公開された時にはタイトルだけでちょっと「受け狙い過ぎる」とバカにしていたのですが、その後の映画評では意外に悪くないようなので、とりあえず録画したままHDDの奥に眠っていました。最近ドラマ『不適切にもほどがある!』で描かれている1980年代の社会風俗を見ていたら、そう言えば『おっぱいバレー』も似たような時代を描いていたんじゃないかと思い出して、ようやく見てみた次第です。いやぁ、もっと早く見れば良かったです。
映画の舞台は1979年の北九州。まず映像のトーンが少しセピアがかっていて全体に渋いのです。古い映像を見ている気分になります。もちろん街を走る車も登場する人物のファッションも小物もこだわっていて、見ていて懐かしさで胸が熱くなります。さらに劇中歌が我々世代には泣けます。『渚のシンドバット』、『ルージュの伝言』、『HERO(ヒーローになる時、それは今)』、『オリビアを聴きながら』、『卒業写真』、『燃えろいい女』、『微笑がえし』などなど、まさに自分の青春時代ど真ん中。特にラストの電車で街を去っていく先生を生徒たちが見送るシーンで流れるキャンディーズの『微笑みがえし』は最高にはまっていました。

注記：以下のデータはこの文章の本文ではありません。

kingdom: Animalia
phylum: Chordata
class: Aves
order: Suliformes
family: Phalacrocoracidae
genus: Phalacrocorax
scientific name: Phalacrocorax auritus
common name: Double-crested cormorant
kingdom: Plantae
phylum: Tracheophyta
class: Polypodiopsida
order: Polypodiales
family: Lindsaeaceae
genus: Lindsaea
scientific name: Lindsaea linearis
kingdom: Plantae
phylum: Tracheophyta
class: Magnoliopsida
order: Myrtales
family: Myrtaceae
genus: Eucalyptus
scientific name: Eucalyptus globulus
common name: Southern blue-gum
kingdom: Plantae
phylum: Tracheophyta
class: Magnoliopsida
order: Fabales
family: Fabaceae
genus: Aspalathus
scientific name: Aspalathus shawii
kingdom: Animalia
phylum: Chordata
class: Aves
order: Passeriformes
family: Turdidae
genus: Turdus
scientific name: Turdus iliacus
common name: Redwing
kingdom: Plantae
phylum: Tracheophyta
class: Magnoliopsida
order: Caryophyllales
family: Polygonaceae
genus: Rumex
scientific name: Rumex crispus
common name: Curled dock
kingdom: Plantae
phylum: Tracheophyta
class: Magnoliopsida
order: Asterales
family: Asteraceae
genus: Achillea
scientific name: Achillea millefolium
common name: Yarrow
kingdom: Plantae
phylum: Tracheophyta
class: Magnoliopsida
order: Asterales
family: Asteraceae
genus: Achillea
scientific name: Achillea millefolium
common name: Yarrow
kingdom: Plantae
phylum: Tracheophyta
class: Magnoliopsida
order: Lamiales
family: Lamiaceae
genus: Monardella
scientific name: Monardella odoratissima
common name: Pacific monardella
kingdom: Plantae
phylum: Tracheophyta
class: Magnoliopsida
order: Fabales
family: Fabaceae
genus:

もちろん懐かしいだけの映画ではありませんし、単なるエロ風味のドタバタコメディでもありません。綾瀬はるか演じる寺嶋美香子の教師としてのほろ苦い成長物語です。彼女が教師になった理由も、その後の辛い失敗も含めて、丁寧にきちんと描かれています。脇を務めた青木崇高や仲村トオルも良いです。綾瀬がこの作品で日本アカデミー賞の優秀主演女優賞などを受賞したのも頷けます。サイボーグだったり座頭市だったりスパイだったり、極端に振った役柄を演じることが多い綾瀬ですが、等身大の普通の若い女性を演じたこの作品は、『海街diary』と並ぶ彼女の代表作と言っても良いでしょう。タイトルで食わず嫌いするのがもったいない映画でした。